Uno de los temas que ha sugerido el Abad General en sus conferencias ha sido el deseo, fuente de vida inserta en lo más profundo de nuestro ser, sin lo cual no avanzamos, pero que tenemos que “ordenar” para que no nos lleve por donde no queramos. Cuando experimentamos el deseo, una fuerza brota en nosotros que nos pone en movimiento, fuerza que nos saca de nuestros estancamientos, fuerza que nos impulsa a caminar con ilusión. Quizá por ello, nuestros estados lánguidos sean reflejo de la ausencia de deseo.

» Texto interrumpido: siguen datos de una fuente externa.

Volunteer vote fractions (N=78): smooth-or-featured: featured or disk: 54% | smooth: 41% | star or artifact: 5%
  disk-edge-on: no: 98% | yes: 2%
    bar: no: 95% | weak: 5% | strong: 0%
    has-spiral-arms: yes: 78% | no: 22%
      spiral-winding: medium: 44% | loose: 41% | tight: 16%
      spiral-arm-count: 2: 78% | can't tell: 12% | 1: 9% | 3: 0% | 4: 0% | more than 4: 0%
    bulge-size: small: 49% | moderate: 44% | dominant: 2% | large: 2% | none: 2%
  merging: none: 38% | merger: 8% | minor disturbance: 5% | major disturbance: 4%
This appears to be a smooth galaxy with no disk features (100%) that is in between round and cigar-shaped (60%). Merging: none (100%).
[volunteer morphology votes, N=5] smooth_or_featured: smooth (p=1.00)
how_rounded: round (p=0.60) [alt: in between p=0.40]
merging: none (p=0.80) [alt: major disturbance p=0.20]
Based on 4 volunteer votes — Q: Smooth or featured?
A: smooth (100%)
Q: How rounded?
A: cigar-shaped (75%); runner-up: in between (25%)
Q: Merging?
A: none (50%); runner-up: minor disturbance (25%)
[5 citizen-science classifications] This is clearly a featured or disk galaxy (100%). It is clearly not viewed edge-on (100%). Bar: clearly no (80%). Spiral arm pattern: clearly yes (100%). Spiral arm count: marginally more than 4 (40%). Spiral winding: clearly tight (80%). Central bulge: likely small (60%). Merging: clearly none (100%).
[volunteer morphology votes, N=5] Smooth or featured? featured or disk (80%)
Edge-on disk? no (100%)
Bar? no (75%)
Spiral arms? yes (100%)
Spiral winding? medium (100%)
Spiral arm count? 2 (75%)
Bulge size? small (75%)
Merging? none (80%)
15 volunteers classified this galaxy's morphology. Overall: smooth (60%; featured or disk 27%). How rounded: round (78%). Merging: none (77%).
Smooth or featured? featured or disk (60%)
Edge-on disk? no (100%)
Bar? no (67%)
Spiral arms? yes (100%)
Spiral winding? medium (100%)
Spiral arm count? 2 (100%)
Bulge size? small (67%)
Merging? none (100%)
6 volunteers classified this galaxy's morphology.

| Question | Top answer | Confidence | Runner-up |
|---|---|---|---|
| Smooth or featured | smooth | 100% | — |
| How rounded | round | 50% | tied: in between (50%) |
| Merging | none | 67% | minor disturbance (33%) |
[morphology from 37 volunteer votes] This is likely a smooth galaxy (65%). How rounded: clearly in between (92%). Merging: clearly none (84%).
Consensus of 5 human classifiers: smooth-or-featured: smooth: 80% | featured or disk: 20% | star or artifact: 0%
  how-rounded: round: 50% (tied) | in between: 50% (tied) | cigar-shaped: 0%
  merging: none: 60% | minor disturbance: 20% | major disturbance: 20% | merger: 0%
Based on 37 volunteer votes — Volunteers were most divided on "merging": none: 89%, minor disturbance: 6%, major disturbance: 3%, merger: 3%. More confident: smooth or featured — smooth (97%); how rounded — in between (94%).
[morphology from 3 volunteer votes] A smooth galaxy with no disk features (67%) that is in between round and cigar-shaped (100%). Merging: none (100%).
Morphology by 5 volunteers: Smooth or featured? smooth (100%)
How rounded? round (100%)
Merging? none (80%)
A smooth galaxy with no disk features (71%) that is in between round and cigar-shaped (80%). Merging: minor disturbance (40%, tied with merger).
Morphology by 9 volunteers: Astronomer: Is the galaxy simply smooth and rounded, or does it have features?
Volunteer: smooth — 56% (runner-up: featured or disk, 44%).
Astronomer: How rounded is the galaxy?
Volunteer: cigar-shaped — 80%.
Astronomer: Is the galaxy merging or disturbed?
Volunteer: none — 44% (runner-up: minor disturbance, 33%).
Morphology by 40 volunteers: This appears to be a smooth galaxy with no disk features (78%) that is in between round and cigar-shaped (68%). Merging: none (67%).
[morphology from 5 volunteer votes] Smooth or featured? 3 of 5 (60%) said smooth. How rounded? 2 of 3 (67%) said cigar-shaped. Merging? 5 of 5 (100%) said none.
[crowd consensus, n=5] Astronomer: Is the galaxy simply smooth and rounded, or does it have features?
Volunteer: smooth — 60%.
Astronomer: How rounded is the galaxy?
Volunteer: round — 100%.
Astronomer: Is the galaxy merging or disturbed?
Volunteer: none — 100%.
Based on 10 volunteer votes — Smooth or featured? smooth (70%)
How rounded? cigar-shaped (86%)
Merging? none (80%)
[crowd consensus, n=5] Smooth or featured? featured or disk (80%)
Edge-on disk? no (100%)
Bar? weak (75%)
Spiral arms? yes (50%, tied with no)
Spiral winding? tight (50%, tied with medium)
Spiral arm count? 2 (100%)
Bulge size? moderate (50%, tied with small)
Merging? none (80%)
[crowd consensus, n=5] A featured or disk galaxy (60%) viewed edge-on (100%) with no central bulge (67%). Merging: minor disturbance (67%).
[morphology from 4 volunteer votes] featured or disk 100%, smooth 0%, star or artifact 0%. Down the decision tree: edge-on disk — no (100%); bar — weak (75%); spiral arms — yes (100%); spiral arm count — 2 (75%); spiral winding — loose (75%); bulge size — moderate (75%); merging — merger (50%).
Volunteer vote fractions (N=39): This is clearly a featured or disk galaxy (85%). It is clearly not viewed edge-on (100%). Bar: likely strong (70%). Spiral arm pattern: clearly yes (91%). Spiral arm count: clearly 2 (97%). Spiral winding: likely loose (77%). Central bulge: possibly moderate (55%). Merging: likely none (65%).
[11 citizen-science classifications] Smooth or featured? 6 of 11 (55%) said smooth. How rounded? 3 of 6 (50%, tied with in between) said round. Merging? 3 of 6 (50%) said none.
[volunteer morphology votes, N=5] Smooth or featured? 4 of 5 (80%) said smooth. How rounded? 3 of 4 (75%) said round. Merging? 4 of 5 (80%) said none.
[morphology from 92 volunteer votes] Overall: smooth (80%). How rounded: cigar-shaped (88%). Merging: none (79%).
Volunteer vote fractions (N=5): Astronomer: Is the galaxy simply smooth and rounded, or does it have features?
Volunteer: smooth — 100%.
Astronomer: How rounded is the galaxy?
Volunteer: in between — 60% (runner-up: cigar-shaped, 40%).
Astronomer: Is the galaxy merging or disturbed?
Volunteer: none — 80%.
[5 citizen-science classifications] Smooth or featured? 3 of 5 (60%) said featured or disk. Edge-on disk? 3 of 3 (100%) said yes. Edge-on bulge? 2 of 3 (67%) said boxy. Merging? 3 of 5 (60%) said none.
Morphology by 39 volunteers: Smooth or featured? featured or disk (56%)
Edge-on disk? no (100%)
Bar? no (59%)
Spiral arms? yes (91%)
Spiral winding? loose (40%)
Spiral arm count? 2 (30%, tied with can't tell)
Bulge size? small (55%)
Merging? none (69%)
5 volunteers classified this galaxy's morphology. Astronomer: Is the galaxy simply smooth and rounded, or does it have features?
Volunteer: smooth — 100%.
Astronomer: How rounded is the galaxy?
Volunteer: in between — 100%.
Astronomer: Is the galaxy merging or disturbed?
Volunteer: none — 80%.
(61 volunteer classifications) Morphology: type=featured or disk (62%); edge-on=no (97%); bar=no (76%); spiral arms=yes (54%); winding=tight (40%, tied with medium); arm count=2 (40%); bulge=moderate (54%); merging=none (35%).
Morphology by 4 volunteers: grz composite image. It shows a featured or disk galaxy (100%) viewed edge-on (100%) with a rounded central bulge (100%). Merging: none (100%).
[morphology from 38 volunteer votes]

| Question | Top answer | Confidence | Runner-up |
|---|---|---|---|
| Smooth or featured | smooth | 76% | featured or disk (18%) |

San Bernardo nos habla de ordenar el amor, los afectos, para gozar de su plenitud, pues un amor desordenado se transforma en trampa paralizante, que nos centra más y más en nosotros mismos. Aunque aún es peor no encontrar en nosotros algún deseo que ordenar. Quien carece de deseo, carece de vida. Y el deseo es tanto más sublime cuanto más espiritual, por eso el amor mueve más que cualquier otro bien material. Pero a la plenitud del deseo sólo podemos llegar desde nuestra humanidad más tangible. Su mayor plenitud está en el espíritu, pero no podremos llegar a ella “saltándonos” sus expresiones más tangibles.
San Francisco, hombre de deseos muy humanos, fue arrebatado por un deseo sin límites, un deseo primigenio que le impulsaba a moverse sin desear otra cosa que la de corresponder al amor recibido. Esa fue su conversión. Abrazado a la hermana pobreza, que le libera de todo deseo posesivo, no sólo se despoja de sus ropas, sino incluso de su repugnancia por unos leprosos a los que después abraza y sirve. El deseo primigenio que le despoja de todo es lo que le permite responder a una interpelación imposible del Cristo de San Damián: “Francisco, reconstruye mi Iglesia, que se está cayendo”.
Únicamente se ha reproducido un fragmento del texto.